**TO-DO ITEM**:
Copy each line containing the word "Tips" from the records that follow, please.
((
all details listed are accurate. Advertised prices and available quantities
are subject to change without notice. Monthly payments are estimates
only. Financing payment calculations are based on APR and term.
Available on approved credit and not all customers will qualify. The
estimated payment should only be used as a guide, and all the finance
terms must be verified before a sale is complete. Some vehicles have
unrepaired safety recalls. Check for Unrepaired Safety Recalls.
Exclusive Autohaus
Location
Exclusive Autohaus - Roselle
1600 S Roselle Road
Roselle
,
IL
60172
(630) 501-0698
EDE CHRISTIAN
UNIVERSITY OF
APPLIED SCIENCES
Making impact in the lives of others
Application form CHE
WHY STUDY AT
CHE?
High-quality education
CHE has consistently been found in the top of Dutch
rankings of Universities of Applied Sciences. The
))
((
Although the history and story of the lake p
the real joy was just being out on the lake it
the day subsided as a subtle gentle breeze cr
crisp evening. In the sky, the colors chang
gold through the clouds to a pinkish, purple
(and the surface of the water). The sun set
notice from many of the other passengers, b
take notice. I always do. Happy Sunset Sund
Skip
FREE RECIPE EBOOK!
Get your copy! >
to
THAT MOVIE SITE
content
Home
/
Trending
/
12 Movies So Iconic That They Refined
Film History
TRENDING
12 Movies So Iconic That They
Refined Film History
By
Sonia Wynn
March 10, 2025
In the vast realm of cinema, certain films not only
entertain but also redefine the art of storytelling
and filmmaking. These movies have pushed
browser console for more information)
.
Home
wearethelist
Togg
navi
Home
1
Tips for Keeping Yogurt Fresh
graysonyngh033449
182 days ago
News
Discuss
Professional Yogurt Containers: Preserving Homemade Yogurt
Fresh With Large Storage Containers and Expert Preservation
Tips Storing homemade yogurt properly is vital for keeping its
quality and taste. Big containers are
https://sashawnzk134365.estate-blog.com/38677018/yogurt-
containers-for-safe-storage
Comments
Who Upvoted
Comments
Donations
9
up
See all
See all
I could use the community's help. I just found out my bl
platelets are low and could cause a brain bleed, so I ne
))
**EXERCISE OUTPUT**:
Tips for Keeping Yogurt Fresh
Tips Storing homemade yogurt properly is vital for keeping its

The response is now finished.